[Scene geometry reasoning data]
• • •
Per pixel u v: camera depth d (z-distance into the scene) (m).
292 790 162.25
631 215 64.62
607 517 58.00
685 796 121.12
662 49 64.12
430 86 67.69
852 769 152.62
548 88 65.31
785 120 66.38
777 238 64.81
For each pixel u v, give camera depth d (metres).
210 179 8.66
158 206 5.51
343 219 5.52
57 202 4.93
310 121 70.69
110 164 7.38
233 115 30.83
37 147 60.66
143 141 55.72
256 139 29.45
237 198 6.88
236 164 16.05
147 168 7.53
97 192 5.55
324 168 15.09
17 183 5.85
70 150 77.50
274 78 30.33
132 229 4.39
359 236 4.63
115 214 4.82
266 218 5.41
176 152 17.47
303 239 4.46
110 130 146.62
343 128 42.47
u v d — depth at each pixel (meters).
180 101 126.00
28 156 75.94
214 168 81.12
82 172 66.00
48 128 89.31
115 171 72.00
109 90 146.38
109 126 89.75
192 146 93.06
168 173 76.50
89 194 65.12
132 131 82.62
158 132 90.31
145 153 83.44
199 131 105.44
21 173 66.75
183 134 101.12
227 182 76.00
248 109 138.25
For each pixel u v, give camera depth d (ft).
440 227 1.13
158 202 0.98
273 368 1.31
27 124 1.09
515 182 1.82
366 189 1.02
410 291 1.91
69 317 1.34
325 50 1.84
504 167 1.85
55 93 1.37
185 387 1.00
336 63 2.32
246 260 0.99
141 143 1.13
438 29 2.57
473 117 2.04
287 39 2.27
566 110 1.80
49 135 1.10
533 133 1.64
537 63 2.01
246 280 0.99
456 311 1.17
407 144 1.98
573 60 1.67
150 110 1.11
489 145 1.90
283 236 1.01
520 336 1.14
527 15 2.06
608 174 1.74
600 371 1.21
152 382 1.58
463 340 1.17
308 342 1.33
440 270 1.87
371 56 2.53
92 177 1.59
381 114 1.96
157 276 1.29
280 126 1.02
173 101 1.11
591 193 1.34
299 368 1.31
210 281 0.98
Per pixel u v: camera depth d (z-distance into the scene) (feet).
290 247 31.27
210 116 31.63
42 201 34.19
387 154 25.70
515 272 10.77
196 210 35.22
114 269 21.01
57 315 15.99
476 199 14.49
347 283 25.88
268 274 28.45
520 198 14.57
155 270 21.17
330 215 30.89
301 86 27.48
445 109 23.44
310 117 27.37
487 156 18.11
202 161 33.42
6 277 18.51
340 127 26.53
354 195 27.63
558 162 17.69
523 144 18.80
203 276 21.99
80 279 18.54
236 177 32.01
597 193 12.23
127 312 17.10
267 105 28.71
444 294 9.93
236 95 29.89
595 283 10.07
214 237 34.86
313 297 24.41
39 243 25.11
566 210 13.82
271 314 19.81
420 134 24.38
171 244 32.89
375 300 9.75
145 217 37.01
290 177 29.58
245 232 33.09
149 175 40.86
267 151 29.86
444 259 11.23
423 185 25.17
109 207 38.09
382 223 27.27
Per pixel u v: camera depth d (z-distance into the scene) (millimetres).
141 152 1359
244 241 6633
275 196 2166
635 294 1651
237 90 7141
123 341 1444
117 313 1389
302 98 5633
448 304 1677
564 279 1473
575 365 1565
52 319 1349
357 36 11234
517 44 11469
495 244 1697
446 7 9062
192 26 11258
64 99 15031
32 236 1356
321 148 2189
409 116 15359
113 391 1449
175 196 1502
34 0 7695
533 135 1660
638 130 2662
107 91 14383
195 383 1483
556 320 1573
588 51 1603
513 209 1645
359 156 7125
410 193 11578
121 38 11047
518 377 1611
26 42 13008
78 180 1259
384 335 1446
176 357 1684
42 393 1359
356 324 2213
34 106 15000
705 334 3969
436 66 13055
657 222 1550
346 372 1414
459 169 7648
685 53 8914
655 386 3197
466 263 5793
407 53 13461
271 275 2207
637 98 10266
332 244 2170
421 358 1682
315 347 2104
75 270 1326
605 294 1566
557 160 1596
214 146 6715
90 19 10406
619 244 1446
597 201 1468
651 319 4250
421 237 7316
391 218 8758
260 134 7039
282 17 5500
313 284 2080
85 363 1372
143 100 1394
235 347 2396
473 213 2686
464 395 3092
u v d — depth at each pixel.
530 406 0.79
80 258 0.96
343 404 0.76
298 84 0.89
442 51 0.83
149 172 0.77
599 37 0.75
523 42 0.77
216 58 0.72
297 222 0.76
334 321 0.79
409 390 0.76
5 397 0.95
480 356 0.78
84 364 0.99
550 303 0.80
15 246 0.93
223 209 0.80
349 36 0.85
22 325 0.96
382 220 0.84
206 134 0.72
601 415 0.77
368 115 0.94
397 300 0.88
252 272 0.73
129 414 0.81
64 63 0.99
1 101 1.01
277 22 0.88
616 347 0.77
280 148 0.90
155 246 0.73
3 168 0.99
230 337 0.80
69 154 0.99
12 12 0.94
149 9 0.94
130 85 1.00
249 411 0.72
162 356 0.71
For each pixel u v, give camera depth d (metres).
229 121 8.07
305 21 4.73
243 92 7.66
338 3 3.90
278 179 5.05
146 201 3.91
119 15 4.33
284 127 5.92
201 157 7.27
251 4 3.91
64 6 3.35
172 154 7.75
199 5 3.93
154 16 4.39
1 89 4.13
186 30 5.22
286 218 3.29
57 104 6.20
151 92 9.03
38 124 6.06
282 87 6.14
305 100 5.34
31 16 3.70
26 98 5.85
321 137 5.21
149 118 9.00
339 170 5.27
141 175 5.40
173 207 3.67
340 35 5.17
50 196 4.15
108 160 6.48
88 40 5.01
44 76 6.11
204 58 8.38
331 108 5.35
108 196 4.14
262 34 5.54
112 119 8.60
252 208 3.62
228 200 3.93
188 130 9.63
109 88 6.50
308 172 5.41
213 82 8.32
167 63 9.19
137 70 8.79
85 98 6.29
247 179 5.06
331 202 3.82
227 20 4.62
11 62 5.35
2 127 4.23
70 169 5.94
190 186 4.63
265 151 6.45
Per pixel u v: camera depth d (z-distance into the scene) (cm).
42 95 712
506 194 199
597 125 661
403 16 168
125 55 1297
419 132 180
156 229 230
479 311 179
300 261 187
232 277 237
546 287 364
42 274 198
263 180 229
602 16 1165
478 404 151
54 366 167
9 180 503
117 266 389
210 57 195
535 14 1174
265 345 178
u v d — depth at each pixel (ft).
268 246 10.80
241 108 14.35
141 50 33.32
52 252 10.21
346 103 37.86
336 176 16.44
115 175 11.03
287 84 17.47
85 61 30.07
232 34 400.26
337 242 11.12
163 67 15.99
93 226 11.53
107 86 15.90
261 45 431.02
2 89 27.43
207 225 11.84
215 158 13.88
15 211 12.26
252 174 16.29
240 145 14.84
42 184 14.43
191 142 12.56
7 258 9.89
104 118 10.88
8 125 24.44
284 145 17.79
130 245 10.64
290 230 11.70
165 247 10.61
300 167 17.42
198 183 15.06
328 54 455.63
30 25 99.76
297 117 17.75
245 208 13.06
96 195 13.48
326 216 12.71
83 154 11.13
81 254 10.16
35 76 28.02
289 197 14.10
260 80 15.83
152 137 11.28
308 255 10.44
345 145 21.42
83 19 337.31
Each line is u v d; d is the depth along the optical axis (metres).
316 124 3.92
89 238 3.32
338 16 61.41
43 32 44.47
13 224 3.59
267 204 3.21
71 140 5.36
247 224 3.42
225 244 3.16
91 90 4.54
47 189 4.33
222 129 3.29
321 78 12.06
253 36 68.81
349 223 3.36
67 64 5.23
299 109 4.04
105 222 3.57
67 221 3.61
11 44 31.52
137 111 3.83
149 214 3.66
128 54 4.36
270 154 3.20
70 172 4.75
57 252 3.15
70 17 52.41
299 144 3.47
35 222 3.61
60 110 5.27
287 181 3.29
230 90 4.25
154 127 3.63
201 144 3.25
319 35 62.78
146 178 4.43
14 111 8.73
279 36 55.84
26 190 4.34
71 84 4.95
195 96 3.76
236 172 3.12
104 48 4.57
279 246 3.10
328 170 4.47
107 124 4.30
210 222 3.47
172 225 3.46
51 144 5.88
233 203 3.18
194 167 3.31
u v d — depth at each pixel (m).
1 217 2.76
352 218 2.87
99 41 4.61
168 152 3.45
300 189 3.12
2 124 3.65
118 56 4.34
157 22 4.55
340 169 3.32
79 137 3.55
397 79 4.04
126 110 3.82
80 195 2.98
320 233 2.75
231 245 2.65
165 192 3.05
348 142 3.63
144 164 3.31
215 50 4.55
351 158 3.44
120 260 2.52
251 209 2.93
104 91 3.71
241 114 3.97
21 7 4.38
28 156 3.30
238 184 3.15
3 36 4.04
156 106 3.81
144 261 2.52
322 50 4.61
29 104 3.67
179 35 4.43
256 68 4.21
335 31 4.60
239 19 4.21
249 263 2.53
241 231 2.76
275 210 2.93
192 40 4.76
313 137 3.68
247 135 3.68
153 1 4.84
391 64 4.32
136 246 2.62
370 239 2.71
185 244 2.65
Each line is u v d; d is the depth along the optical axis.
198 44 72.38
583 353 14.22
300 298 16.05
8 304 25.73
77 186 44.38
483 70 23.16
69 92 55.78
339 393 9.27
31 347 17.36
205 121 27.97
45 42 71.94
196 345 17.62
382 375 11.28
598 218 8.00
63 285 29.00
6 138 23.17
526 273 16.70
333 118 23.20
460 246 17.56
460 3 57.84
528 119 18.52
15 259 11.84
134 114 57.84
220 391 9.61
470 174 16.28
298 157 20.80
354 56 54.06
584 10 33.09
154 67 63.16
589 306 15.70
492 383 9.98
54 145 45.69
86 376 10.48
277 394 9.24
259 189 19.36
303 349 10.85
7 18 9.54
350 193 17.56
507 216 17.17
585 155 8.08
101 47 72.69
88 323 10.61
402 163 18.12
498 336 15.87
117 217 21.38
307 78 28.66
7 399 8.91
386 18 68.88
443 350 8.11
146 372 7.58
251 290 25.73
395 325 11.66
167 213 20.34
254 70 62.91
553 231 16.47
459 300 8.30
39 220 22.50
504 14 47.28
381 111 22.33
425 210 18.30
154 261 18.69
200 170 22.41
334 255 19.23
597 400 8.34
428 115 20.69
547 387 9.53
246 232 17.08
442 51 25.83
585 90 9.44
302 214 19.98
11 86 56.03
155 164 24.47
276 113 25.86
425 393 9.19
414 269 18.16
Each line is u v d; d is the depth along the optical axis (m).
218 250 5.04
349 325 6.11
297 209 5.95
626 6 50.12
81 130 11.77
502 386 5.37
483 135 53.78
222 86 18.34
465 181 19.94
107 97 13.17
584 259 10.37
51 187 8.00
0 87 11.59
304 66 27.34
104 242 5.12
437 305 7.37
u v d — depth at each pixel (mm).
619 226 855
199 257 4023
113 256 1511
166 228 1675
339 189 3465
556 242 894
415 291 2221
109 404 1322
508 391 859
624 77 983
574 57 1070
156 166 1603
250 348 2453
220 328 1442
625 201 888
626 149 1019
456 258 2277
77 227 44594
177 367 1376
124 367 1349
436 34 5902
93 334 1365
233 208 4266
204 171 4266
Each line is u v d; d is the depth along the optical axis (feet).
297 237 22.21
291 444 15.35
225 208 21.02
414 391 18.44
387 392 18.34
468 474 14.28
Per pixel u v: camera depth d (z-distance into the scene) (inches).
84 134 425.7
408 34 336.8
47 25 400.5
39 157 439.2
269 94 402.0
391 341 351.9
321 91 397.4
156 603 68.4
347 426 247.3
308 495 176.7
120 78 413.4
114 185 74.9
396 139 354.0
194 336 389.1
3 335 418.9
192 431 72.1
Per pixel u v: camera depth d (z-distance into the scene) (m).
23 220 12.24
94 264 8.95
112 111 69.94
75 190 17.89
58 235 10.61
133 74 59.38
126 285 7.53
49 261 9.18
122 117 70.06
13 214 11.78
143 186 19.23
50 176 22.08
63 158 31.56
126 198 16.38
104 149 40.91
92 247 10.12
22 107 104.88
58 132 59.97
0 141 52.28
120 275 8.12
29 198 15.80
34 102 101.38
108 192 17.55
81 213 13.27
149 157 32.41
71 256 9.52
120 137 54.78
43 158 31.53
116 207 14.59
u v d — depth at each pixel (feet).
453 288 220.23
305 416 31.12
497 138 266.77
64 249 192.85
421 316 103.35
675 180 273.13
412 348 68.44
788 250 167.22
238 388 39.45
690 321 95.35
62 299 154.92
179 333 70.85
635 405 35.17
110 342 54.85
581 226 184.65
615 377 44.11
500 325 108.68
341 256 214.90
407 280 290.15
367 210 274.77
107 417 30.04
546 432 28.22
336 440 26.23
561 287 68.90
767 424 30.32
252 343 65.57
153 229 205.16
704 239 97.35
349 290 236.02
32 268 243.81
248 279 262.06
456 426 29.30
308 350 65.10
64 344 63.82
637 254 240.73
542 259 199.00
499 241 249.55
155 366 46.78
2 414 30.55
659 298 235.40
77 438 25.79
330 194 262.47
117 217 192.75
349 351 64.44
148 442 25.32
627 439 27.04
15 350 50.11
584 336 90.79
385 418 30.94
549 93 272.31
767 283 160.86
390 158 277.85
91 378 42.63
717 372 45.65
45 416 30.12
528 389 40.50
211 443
• • •
Proceeding from the line containing "225 244 3.16" through the line containing "230 90 4.25", transcribe the lines above exactly, both end lines included.

225 244 3.16
91 90 4.54
47 189 4.33
222 129 3.29
321 78 12.06
253 36 68.81
349 223 3.36
67 64 5.23
299 109 4.04
105 222 3.57
67 221 3.61
11 44 31.52
137 111 3.83
149 214 3.66
128 54 4.36
270 154 3.20
70 172 4.75
57 252 3.15
70 17 52.41
299 144 3.47
35 222 3.61
60 110 5.27
287 181 3.29
230 90 4.25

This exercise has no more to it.